中国の貨幣史は“形”が特徴的
古代の中国では、日本と同様に貝を賃金の代わりに利用していました。
しかし周の時代に入ると次第に貨幣に青銅を用いるようになり、現代の貨幣制度の基本を築き上げます。
その時代の貨幣を特に“青銅貨幣”と言い、他の時代にはない形が魅力です。
統一前の中国では、各地域でオリジナルの形を催した青銅貨幣が流通していました。
形が特徴的な中国の青銅貨幣
刀銭
引用元:文化遺産オンライン
「刀銭」は、統一前の中国である斉・燕で利用されていた青銅貨幣です。
刀の形をしていることから刀銭という名前が付いた特徴的な貨幣であるものの、日本人にとっては刀と言うより“鉈”や“包丁”と言われた方が馴染みのある形状をしています。
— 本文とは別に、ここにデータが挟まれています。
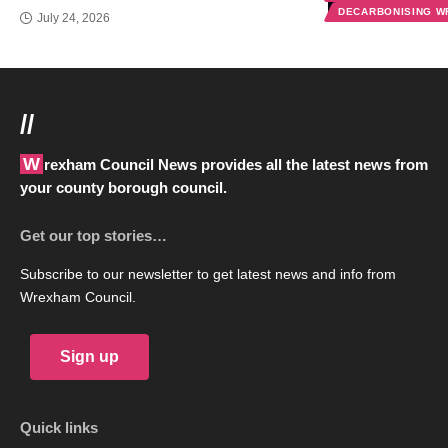
DECARBONISING 
July 24, 2026
//
Wrexham Council News provides all the latest news from
your county borough council.
Get our top stories…
Subscribe to our newsletter to get latest news and info from
Wrexham Council.
Sign up
Quick links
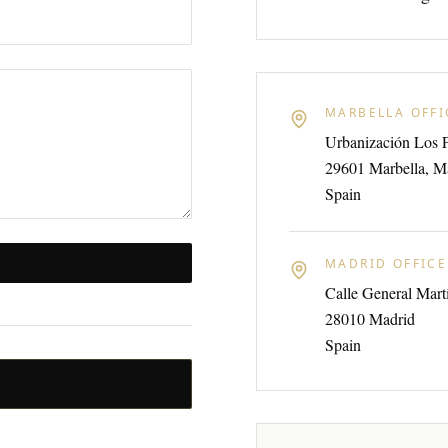
MARBELLA OFFI
Urbanización Los 
29601 Marbella, M
Spain
MADRID OFFICE
Calle General Mar
28010 Madrid
Spain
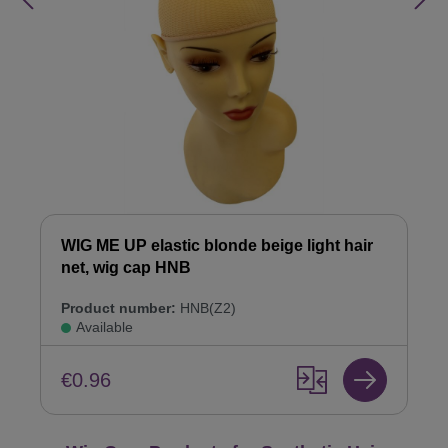
WIG ME UP elastic blonde beige light hair
net, wig cap HNB
Product number:
HNB(Z2)
Available
€0.96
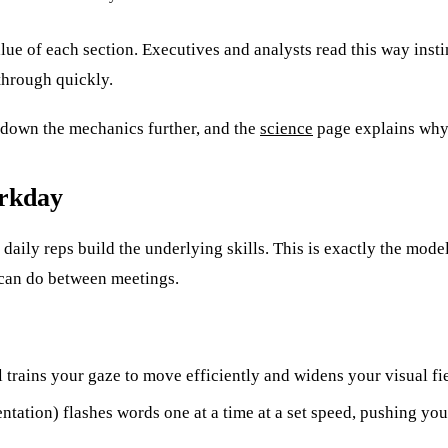
alue of each section. Executives and analysts read this way insti
through quickly.
down the mechanics further, and the
science
page explains why
orkday
 daily reps build the underlying skills. This is exactly the mod
 can do between meetings.
l trains your gaze to move efficiently and widens your visual fi
entation) flashes words one at a time at a set speed, pushing yo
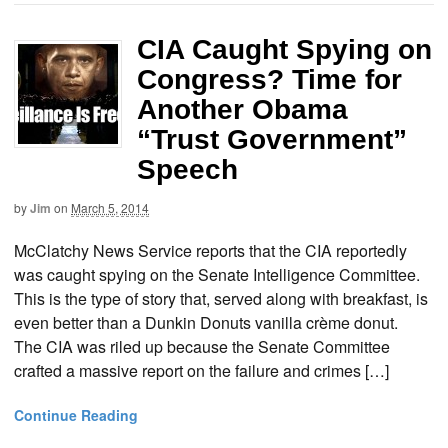
CIA Caught Spying on
Congress? Time for
Another Obama
“Trust Government”
Speech
by
Jim
on
March 5, 2014
McClatchy News Service reports that the CIA reportedly
was caught spying on the Senate Intelligence Committee.
This is the type of story that, served along with breakfast, is
even better than a Dunkin Donuts vanilla crème donut.
The CIA was riled up because the Senate Committee
crafted a massive report on the failure and crimes […]
Continue Reading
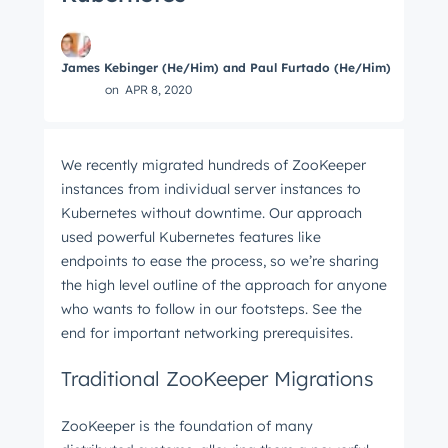
James Kebinger (He/Him) and Paul Furtado (He/Him)
on
APR 8, 2020
We recently migrated hundreds of ZooKeeper
instances from individual server instances to
Kubernetes without downtime. Our approach
used powerful Kubernetes features like
endpoints to ease the process, so we’re sharing
the high level outline of the approach for anyone
who wants to follow in our footsteps. See the
end for important networking prerequisites.
Traditional ZooKeeper Migrations
ZooKeeper is the foundation of many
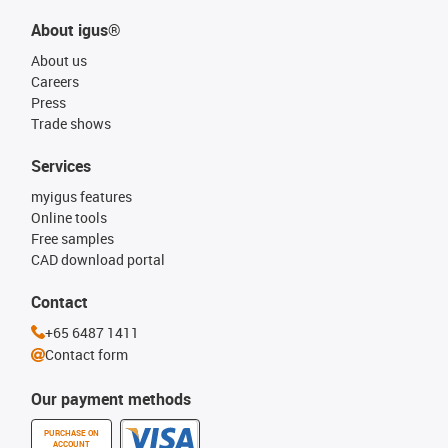
About igus®
About us
Careers
Press
Trade shows
Services
myigus features
Online tools
Free samples
CAD download portal
Contact
+65 6487 1411
Contact form
Our payment methods
PURCHASE ON
ACCOUNT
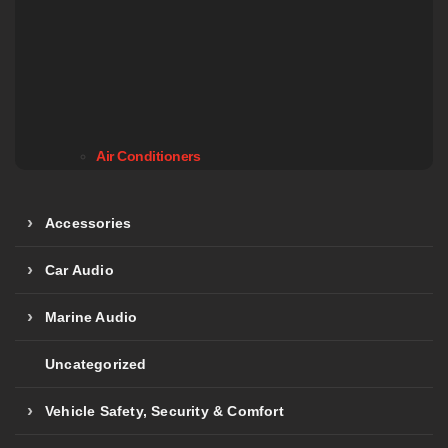
Air Conditioners
Accessories
Car Audio
Marine Audio
Uncategorized
Vehicle Safety, Security & Comfort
実際に刀銭が流通していた地域では、狩猟や漁猟が盛んでした。
狩りに用いられる道具を模倣して作れられたという可能性が濃厚だという見解があります。
蟻鼻銭
「蟻鼻銭(ギビセン)」は、楚で流通した青銅貨幣です。
その大きさは非常に小さいもので、蟻の頭のような形をしているために“蟻”という漢字を用いて蟻鼻銭と名付けられました。
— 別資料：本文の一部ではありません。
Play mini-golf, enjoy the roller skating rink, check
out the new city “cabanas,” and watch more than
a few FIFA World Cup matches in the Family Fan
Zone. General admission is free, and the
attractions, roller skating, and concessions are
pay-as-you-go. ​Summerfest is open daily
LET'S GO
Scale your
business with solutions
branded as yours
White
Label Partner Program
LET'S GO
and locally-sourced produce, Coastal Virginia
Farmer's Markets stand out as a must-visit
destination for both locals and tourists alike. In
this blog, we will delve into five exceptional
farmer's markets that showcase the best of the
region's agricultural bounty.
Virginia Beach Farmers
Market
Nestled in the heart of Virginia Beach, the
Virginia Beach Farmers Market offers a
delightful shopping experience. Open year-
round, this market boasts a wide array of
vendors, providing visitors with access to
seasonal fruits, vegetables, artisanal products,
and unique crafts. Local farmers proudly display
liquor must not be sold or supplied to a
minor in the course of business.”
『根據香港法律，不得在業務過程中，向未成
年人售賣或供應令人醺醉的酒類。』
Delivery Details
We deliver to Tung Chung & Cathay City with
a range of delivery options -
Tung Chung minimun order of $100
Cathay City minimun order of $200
また、青銅貨幣が流通する以前の“貝”での取引を彷彿とさせる形状でもあるため、“貝銭”と呼ばれることもあります。
貨幣らしく表面には文字らしい刻印がされているのですが、当時の文献が乏しく解読には諸説あるようです。
布銭
引用元:文化遺産オンライン
「布銭」は農具の鋤(スキ)のような形をした青銅貨幣です。
晋・斉・韓・魏あたりの諸国で利用されていました。
“布”という字を用いていることから、始めて聞いた人には布で作られたお金のような印象を与えます。
しかしその実態は、当時用いられた鎛(ハク)という古代農具に由来していると言われており、同音でより簡略的な感じである“布”が用いられるようになったと言われています。
環銭
「環銭」は、秦を中心に普及した青銅貨幣です。
円形に丸(もしくは四角)の穴が空いており、日本で言うと5円玉や50円玉のような形状をしています。
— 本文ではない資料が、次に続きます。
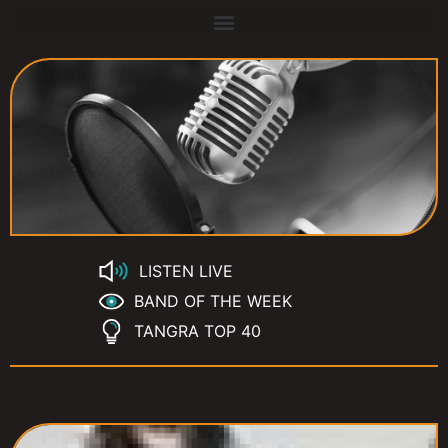
LISTEN LIVE
BAND OF THE WEEK
TANGRA TOP 40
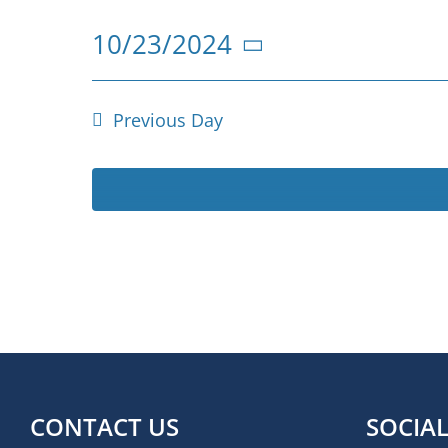
for
10/23/2024
23
Select
October
date.
Previous Day
2024
CONTACT US
SOCIA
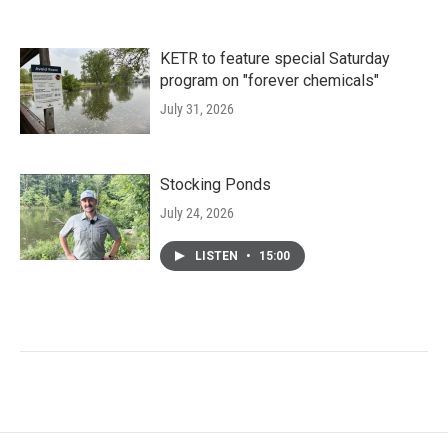
KETR to feature special Saturday
program on "forever chemicals"
July 31, 2026
Stocking Ponds
July 24, 2026
LISTEN
•
15:00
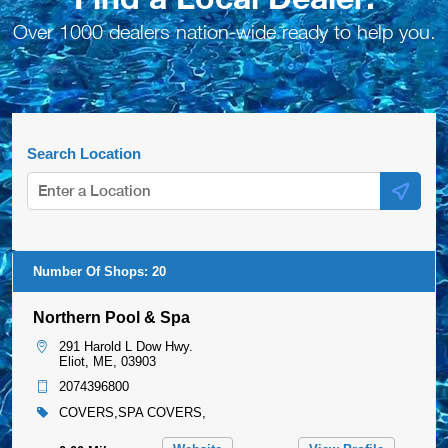
Over 1000 dealers nation-wide ready to help you.
Search Location
Number Of Shops:
20
Northern Pool & Spa
291 Harold L Dow Hwy.
Eliot, ME, 03903
2074396800
COVERS,SPA COVERS,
春秋戦国時代に普及した貨幣であり、最終的には秦が中国統一を果たしたため、中国最初の統一通貨である半両銭に形状が継承される結果となりました。
また、円形の見た目をそのまま名称に置き換え“円銭”と呼ばれることもあります。
市場での価値はそれほど高くない
形こそ珍しい青銅貨幣ですが、現在の日本の古銭市場における青銅貨幣に高い価値はありません。
その理由としては原料である青銅の原価が安いことにあります。
売却の相場は1,000円~10,000円程度なため、仮に保有していてもあまり期待せずに買取業者に持ち込むようにしましょう。
歴史的な価値は非常に高いものである
中国貨幣を紐解くと、古代中国では青銅貨幣という特殊な形の貨幣が利用されていました。
売却益は高くないかもしれませんが、歴史的には重要な資料です。
もし自宅に不要な青銅貨幣が見つかったら買取業者に依頼するか、博物館に寄贈するなどの行動が求められるのではないでしょうか。